The funding was awarded by the Greater Midwest Region of the National Network of Libraries of Medicine which is part of the U.S. National Library of Medicine (NLM). The partnership, named "Healthy Communities in Fulton County, Illinois," will allow librarians, nursing professors and student nurses to work in public libraries throughout the county.

The health fairs will assess blood pressure and Body Mass Index (BMI) for attending members of the public, and will provide information and education about heart disease, health literacy, the National Institute of Health's All of Us program, and the NLM's reliable information resources. A health sciences librarian will provide information and training to public librarians and library staff based on the Stand Up for Health materials available through the National Network of Libraries of Medicine (NNLM).

Each library participating in the program will receive a health literacy kit, which will include materials available from the NNLM, along with display stands and consumer health books for their collection.

WIU Assistant Professor of Nursing Patricia Eathington said there is a great need for the HCFCI project in Fulton County.
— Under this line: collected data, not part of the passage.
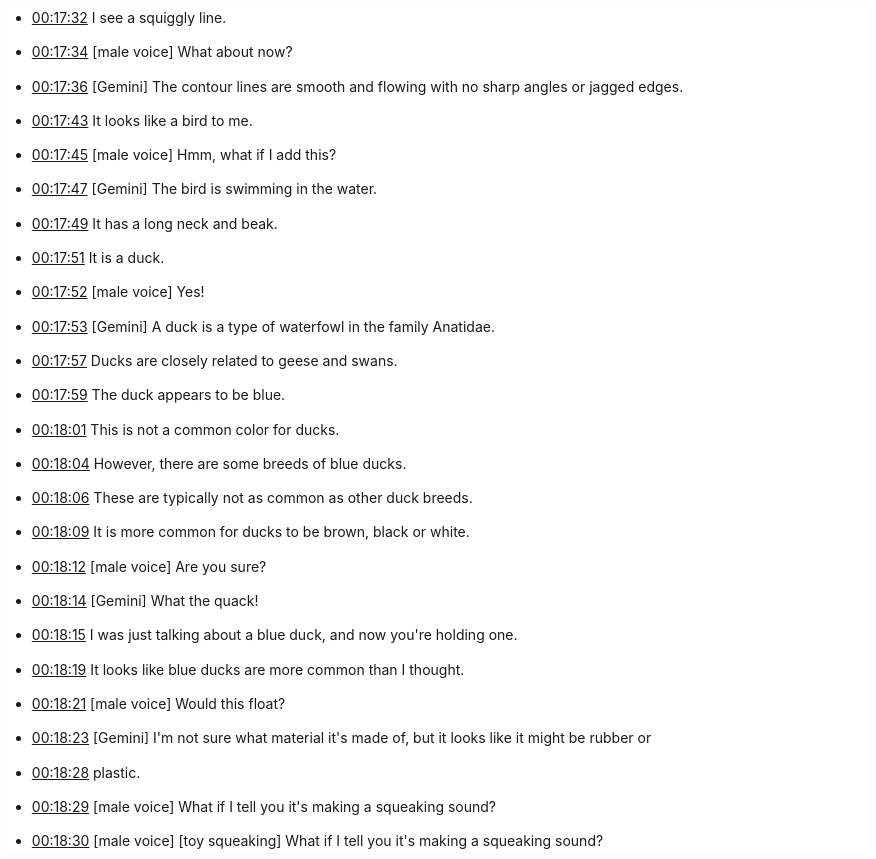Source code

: - [00:17:32](https://www.youtube.com/watch?v=D1s7ndtDXSk&t=1052) I see a squiggly line.

- [00:17:34](https://www.youtube.com/watch?v=D1s7ndtDXSk&t=1054) [male voice] What about now?

- [00:17:36](https://www.youtube.com/watch?v=D1s7ndtDXSk&t=1056) [Gemini] The contour lines are smooth and flowing with no sharp angles or jagged edges.

- [00:17:43](https://www.youtube.com/watch?v=D1s7ndtDXSk&t=1063) It looks like a bird to me.

- [00:17:45](https://www.youtube.com/watch?v=D1s7ndtDXSk&t=1065) [male voice] Hmm, what if I add this?

- [00:17:47](https://www.youtube.com/watch?v=D1s7ndtDXSk&t=1067) [Gemini] The bird is swimming in the water.

- [00:17:49](https://www.youtube.com/watch?v=D1s7ndtDXSk&t=1069) It has a long neck and beak.

- [00:17:51](https://www.youtube.com/watch?v=D1s7ndtDXSk&t=1071) It is a duck.

- [00:17:52](https://www.youtube.com/watch?v=D1s7ndtDXSk&t=1072) [male voice] Yes!

- [00:17:53](https://www.youtube.com/watch?v=D1s7ndtDXSk&t=1073) [Gemini] A duck is a type of waterfowl in the family Anatidae.

- [00:17:57](https://www.youtube.com/watch?v=D1s7ndtDXSk&t=1077) Ducks are closely related to geese and swans.

- [00:17:59](https://www.youtube.com/watch?v=D1s7ndtDXSk&t=1079) The duck appears to be blue.

- [00:18:01](https://www.youtube.com/watch?v=D1s7ndtDXSk&t=1081) This is not a common color for ducks.

- [00:18:04](https://www.youtube.com/watch?v=D1s7ndtDXSk&t=1084) However, there are some breeds of blue ducks.

- [00:18:06](https://www.youtube.com/watch?v=D1s7ndtDXSk&t=1086) These are typically not as common as other duck breeds.

- [00:18:09](https://www.youtube.com/watch?v=D1s7ndtDXSk&t=1089) It is more common for ducks to be brown, black or white.

- [00:18:12](https://www.youtube.com/watch?v=D1s7ndtDXSk&t=1092) [male voice] Are you sure?

- [00:18:14](https://www.youtube.com/watch?v=D1s7ndtDXSk&t=1094) [Gemini] What the quack!

- [00:18:15](https://www.youtube.com/watch?v=D1s7ndtDXSk&t=1095) I was just talking about a blue duck, and now you're holding one.

- [00:18:19](https://www.youtube.com/watch?v=D1s7ndtDXSk&t=1099) It looks like blue ducks are more common than I thought.

- [00:18:21](https://www.youtube.com/watch?v=D1s7ndtDXSk&t=1101) [male voice] Would this float?

- [00:18:23](https://www.youtube.com/watch?v=D1s7ndtDXSk&t=1103) [Gemini] I'm not sure what material it's made of, but it looks like it might be rubber or

- [00:18:28](https://www.youtube.com/watch?v=D1s7ndtDXSk&t=1108) plastic.

- [00:18:29](https://www.youtube.com/watch?v=D1s7ndtDXSk&t=1109) [male voice] What if I tell you it's making a squeaking sound?

- [00:18:30](https://www.youtube.com/watch?v=D1s7ndtDXSk&t=1110) [male voice] [toy squeaking] What if I tell you it's making a squeaking sound?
"In 2018, a basic blood pressure clinic was provided by WIU School of Nursing students in a few of the small towns throughout Fulton County," she said. "During this experience, it was discovered that many small towns were eager to have the nursing students and many of the local businesses advertised the event through their Facebook pages. Another unexpected outcome of the blood pressure clinics was that many of the small-town residents asked for the nursing students to return to their town. They reported that they greatly appreciated their service and were glad that their small rural town was not forgotten."